_The task_: Repeat the entries in full. Each line must match exactly.

_Data provided_:

___

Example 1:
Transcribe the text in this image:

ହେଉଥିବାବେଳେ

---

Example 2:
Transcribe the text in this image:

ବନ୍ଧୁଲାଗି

___

_Solution to this exercise_:
Example 1:
Transcribe the text in this image:

ହେଉଥିବାବେଳେ

---

Example 2:
Transcribe the text in this image:

ବନ୍ଧୁଲାଗି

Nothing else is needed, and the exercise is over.